Captain Gilbert C. Hoover, commanding officer of the USS Helena and senior officer present in the battle-damaged U.S. task force, is skeptical that anyone has survived the sinking of the Juneau and believes it would be reckless to look for survivors, thereby exposing his wounded ships to a still-lurking Japanese submarine. Therefore, he orders his ships to continue on towards Espiritu Santo. Helena signals a nearby U.S. B-17 bomber on patrol to notify Allied headquarters to send aircraft or ships to search for survivors.

However, approximately 100 of Juneau‘s crew survive the torpedo attack and the sinking of their ship and are left in the water. The B-17 bomber crew, under orders not to break radio silence, does not pass the message about searching for survivors to their headquarters until they land several hours later. The crew’s report of the location of possible survivors is mixed in with other pending paperwork actions and goes unnoticed for several days. It was not until days later that headquarters staff realize that a search has never been mounted and belatedly orders aircraft to begin searching the area. In the meantime, Juneau‘s survivors, many of whom are seriously wounded, are exposed to the elements, hunger, thirst, and repeated shark attacks.

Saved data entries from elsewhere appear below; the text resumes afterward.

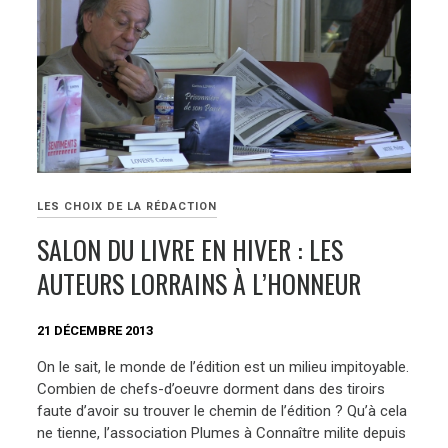
LES CHOIX DE LA RÉDACTION
SALON DU LIVRE EN HIVER : LES
AUTEURS LORRAINS À L’HONNEUR
21 DÉCEMBRE 2013
On le sait, le monde de l’édition est un milieu impitoyable.
Combien de chefs-d’oeuvre dorment dans des tiroirs
faute d’avoir su trouver le chemin de l’édition ? Qu’à cela
ne tienne, l’association Plumes à Connaître milite depuis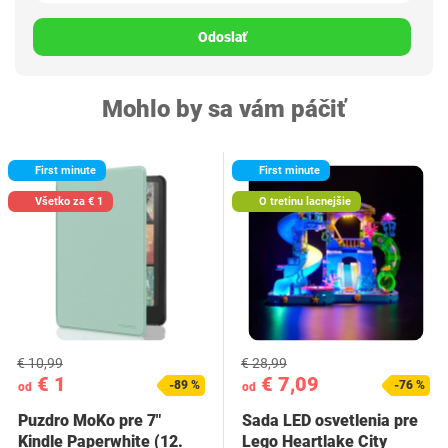
Odoslať
Mohlo by sa vám páčiť
First minute
First minute
Všetko za € 1
O tretinu lacnejšie
€ 10,99
€ 28,99
€ 1
€ 7,09
-89 %
-76 %
od
od
Puzdro MoKo pre 7"
Sada LED osvetlenia pre
Kindle Paperwhite (12.
Lego Heartlake City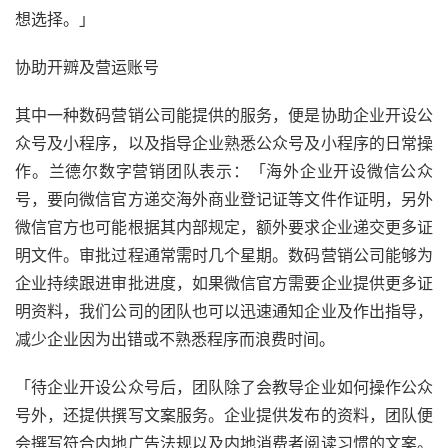
想选择。」
协助开辧及营运账号
其中一种数码营销公司能提供的服务，便是协助企业开设公
众号及小程序，以及指导企业熟悉公众号及小程序的日常操
作。兰德尔数字营销团队表示：「海外企业开设微信公众
号，要向微信官方递交海外商业登记证等文件作证明，另外
微信官方也可能根据其内部规定，额外要求企业递交更多证
明文件。审批过程通常需时几个星期。数码营销公司能够为
企业持续跟进审批进度，如果微信官方需要企业提供更多证
明资料，我们公司的团队也可以迅速通知企业及作出指导，
减少企业因为出错或不熟悉程序而浪费时间。
「待企业开设公众号后，团队除了会教导企业如何操作公众
号外，还提供撰写文案服务。企业提供发布的资料，团队便
会撰写符合内地广告法规以及内地消费者阅读习惯的文案。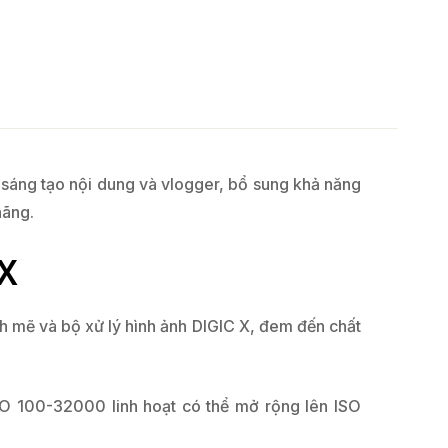
sáng tạo nội dung và vlogger, bổ sung khả năng
hãng.
 X
mẽ và bộ xử lý hình ảnh DIGIC X, đem đến chất
O 100-32000 linh hoạt có thể mở rộng lên ISO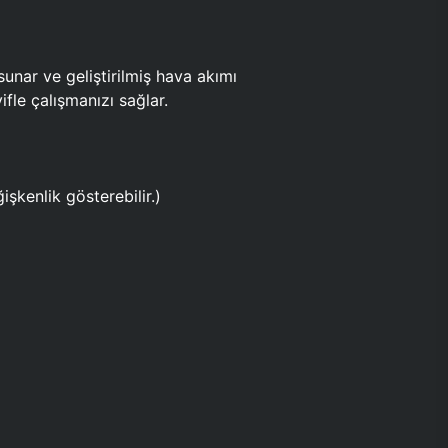
ar ve geliştirilmiş hava akımı
fle çalışmanızı sağlar.
işkenlik gösterebilir.)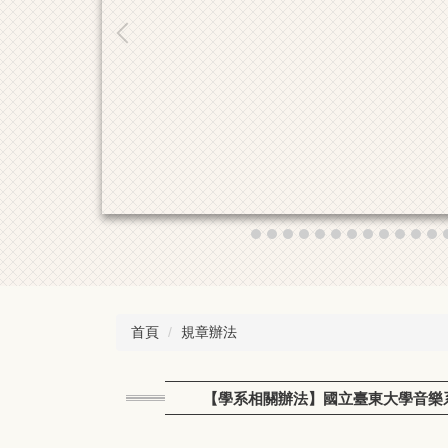
首頁
規章辦法
【學系相關辦法】國立臺東大學音樂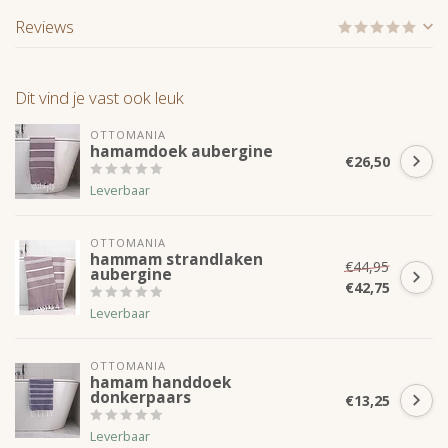
Reviews
Dit vind je vast ook leuk
OTTOMANIA
hamamdoek aubergine
€26,50
Leverbaar
OTTOMANIA
hammam strandlaken
€44,95
aubergine
€42,75
Leverbaar
OTTOMANIA
hamam handdoek
donkerpaars
€13,25
Leverbaar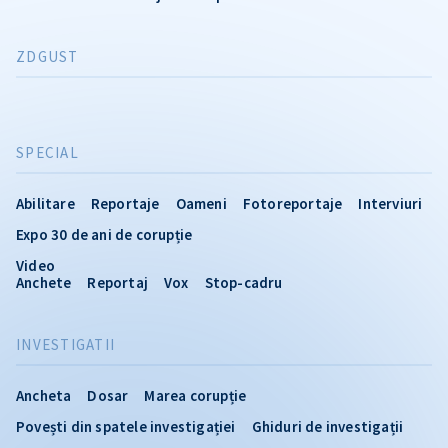
ZDGUST
SPECIAL
Abilitare
Reportaje
Oameni
Fotoreportaje
Interviuri
Expo 30 de ani de corupție
Video
Anchete
Reportaj
Vox
Stop-cadru
INVESTIGATII
Ancheta
Dosar
Marea corupție
Povești din spatele investigației
Ghiduri de investigații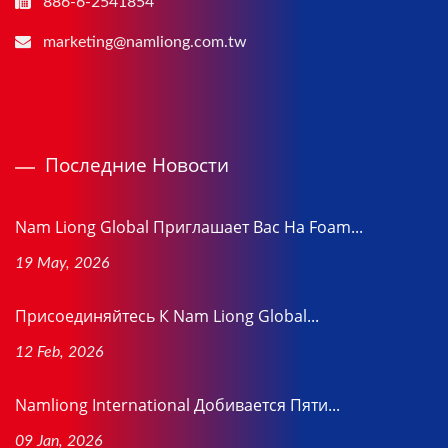
886-6-2541854
marketing@namliong.com.tw
Последние Новости
Nam Liong Global Приглашает Вас На Foam...
19 May, 2026
Присоединяйтесь К Nam Liong Global...
12 Feb, 2026
Namliong International Добивается Пяти...
09 Jan, 2026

Eight days after the sinking, ten survivors are found by a PBY Catalina search aircraft and retrieved from the water. The survivors report that Frank, Joe, and Matt died instantly, Al drowned the next day, and George survived for four or five days before, suffering from delirium as a result of hypernatremia, he goes over the side of the raft he occupies and is never seen or heard from again.

Security requires that the Navy not reveal the loss of Juneau or the other ships so as not to provide information to the enemy. Letters from the Sullivan sons stop arriving at the home and the parents grow worried, which prompts Alleta Sullivan to write to the Bureau of Naval Personnel in January 1943, citing rumors that survivors of the task force claim that all five brothers were killed in action.

The letter is answered by President Franklin D. Roosevelt on January 13th, who acknowledges that the Sullivans are missing in action. By then, however, the parents have already been informed of their fate, having learned of their deaths on January 12, 1943. That morning, the boys’ father, Thomas, is preparing for work when three men in uniform approach his door. “I have some news for you about your boys,” one naval officer says. “Which one?” asks Thomas. “I’m sorry,” the officer replies. “All five.”

As a direct result of the Sullivans’ deaths, and the deaths of four of the Borgstrom brothers within a few months of each other two years later, the United States War Department adopts the Sole Survivor Policy.